Data for the task: Begin
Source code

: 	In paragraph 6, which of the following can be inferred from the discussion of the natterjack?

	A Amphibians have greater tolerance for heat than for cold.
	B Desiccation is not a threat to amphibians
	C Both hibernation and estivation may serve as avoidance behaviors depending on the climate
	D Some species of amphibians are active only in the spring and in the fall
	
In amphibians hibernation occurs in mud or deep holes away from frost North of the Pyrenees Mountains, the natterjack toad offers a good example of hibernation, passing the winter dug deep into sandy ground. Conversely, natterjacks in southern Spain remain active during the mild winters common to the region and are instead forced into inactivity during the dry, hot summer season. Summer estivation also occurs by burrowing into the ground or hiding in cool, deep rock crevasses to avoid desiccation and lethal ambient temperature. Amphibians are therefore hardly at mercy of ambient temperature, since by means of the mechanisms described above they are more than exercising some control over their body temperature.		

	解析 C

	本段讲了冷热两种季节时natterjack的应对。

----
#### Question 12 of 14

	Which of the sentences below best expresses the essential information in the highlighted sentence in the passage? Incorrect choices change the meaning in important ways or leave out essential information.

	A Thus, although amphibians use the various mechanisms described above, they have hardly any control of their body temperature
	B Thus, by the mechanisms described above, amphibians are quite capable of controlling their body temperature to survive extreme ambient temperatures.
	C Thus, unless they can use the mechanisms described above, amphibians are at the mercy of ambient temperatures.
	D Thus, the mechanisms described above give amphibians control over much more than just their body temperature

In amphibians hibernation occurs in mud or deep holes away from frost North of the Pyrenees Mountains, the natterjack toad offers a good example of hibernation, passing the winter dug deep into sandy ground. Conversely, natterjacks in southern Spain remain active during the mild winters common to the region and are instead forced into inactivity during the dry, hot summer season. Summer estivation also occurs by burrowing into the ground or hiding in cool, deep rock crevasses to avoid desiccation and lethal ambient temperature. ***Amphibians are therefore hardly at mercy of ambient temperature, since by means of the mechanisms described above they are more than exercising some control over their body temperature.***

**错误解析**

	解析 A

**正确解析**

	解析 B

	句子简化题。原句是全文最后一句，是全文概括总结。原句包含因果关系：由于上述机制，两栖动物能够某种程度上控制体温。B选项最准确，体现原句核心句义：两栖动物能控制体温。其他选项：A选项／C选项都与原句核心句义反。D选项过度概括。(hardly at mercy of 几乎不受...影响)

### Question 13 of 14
Data for the task: End
*What needs to be done*
Wherever the word "have" turns up in the records, copy out the line it is on.

*Answer space*
	A Amphibians have greater tolerance for heat than for cold.
	A Thus, although amphibians use the various mechanisms described above, they have hardly any control of their body temperature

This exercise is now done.